Document text:
....................
Last updated: Tue, June 15, 2010

link to courtesy copy of Dr. Venkatramani Balaji’s PPt. See Talk Announcement post for transcription of 3 slides of ecosonic interest – “How to Get to Exascale”, “Hardware & Software Challenges”, “Climate Sci – HPC Challenges”
(Pointer to) UofT-hosted copy (???) of PPt expected on talk + abstract page

Not having the requisite sci background, I’ll skip the technical core (a huuuuge pity!) and mention a few points of ecosonic interest that Dr Venkatramani Balaji brought up. I’ll also add my related search findings concerning the epistemic flows among actors of various import on the climate science and climate change stage.

Re scientists and research units of any size “talking” to each other
VB asked, How do you make climate models usable by a large number of people? (for the purposes of this section, I’m assuming |people=climate scientists|; re non-climatologists and non-scientists, see further below, VB’s “people” likely included those as well – per post-talk exchange; see note 1 re disciplinary labels)

The efforts of the Modelling Systems Group at GFDL, which he heads, a.o.t., focus on developing metadata “in view of facilitating data management of large national and international modeling campaigns such as the IPCC”. In principle, they would be facing the challenges to the standardization of (semantic web) ontologies, which, e.g., ColumbiaU philosopher Barry Smith analyzes in detail. (cf. a pres I gave at UT a couple of years ago)

On the eco-consonant side, climate model metadata standardization has advanced thanks to the Climate and Forecast Metadata Convention, which is adopted or “encouraged” by a number of research institutions in North America and Europe, (among 33 institutions and projects listed) e.g., the SeaDataNet partnership, dubbed “Pan-European infrastructure for ocean and marine data management”, which currently has 49 partners, and also plans to provide university-level training, Humbold (a EU project based in Germany), the University of Colorado’s Atmospheric Research center’s (known as UCAR) North American Regional Climate Change Assessment Program, the NERC RAPID THCMIP (Thermohaline Circulation Model Intercomparison Project) at the Natural Environment Research Council, UK. GFDL also uses the Convention, though it’s not on the posted list.

Re scientists and technologies they rely on
On the eco-dissonant side, VB mentioned among the challenges the fact that, e.g., integrated systems are assembled from multiple manufacturers, and enumerating the components used, he pointed out that this makes for numerous potential “points of failure” (Slide 32). Also, that “new programming models may be needed but are immature” (ibid.).
....................
Record extracts:

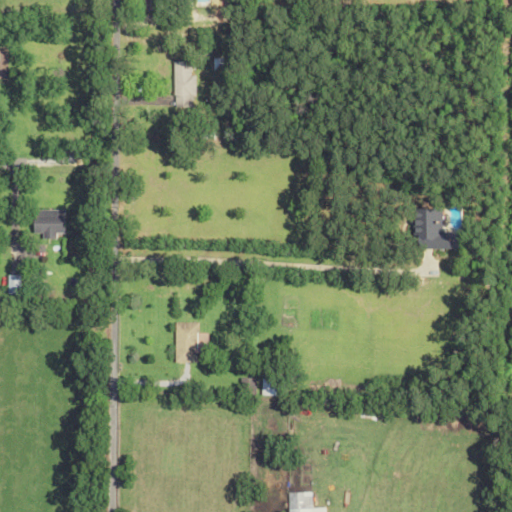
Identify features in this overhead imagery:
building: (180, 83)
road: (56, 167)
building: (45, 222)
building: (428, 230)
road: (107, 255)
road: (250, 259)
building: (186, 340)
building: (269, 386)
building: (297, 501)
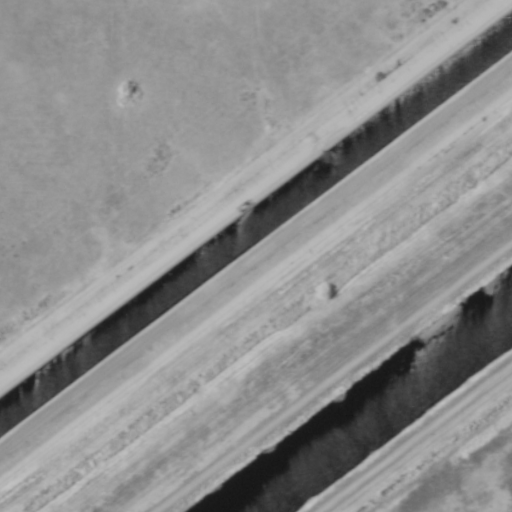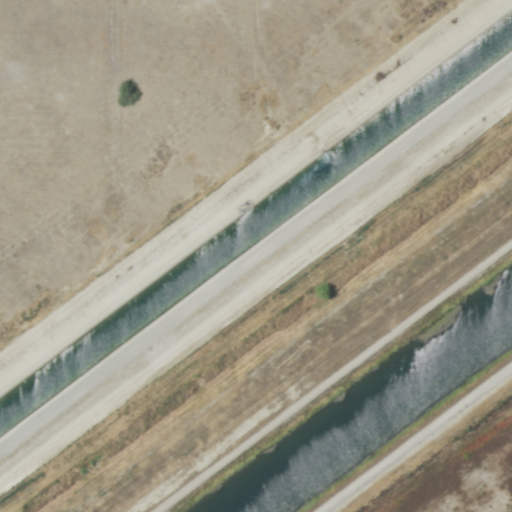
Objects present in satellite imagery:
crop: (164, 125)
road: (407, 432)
....................
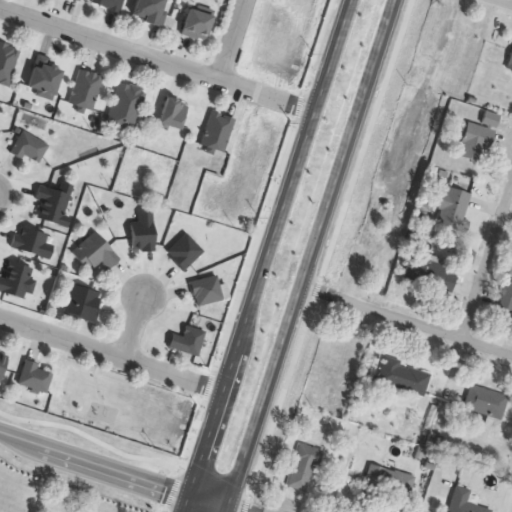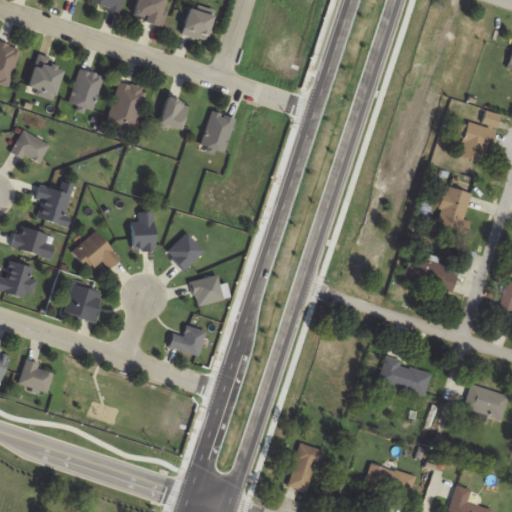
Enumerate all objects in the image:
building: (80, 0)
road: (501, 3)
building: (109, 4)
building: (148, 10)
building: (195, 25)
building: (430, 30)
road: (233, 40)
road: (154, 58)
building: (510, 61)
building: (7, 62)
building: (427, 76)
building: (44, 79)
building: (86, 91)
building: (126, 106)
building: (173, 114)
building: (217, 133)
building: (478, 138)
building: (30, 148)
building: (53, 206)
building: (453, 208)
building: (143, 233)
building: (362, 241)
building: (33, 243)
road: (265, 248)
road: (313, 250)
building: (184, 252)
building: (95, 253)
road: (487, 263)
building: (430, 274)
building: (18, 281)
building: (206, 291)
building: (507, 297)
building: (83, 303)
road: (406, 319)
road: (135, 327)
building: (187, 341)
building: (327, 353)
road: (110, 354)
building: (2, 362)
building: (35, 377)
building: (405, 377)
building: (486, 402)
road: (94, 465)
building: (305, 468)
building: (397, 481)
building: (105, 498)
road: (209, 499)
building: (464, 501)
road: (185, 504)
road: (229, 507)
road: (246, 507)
....................
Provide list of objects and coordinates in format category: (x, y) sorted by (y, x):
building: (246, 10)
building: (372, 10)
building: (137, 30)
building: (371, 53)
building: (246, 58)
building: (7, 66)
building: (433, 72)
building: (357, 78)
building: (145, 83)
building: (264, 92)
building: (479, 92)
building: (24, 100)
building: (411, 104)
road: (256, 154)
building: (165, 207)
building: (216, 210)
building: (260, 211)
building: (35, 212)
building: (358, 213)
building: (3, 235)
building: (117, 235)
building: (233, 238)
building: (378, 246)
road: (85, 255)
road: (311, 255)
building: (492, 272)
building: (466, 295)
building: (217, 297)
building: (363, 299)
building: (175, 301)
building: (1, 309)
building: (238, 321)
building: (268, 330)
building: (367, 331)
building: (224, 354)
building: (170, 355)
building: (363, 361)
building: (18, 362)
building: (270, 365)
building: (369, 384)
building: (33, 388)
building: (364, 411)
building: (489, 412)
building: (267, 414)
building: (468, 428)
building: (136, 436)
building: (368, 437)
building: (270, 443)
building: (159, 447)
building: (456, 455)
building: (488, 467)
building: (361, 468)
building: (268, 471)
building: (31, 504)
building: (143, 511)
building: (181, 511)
....................
In the post about the climate modeling talk, which institutions or projects are named as examples from the posted list of those adopting or encouraging the Climate and Forecast Metadata Convention?

- The SeaDataNet partnership
- Humbold
- UCAR's North American Regional Climate Change Assessment Program
- The NERC RAPID THCMIP (Thermohaline Circulation Model Intercomparison Project) at the Natural Environment Research Council, UK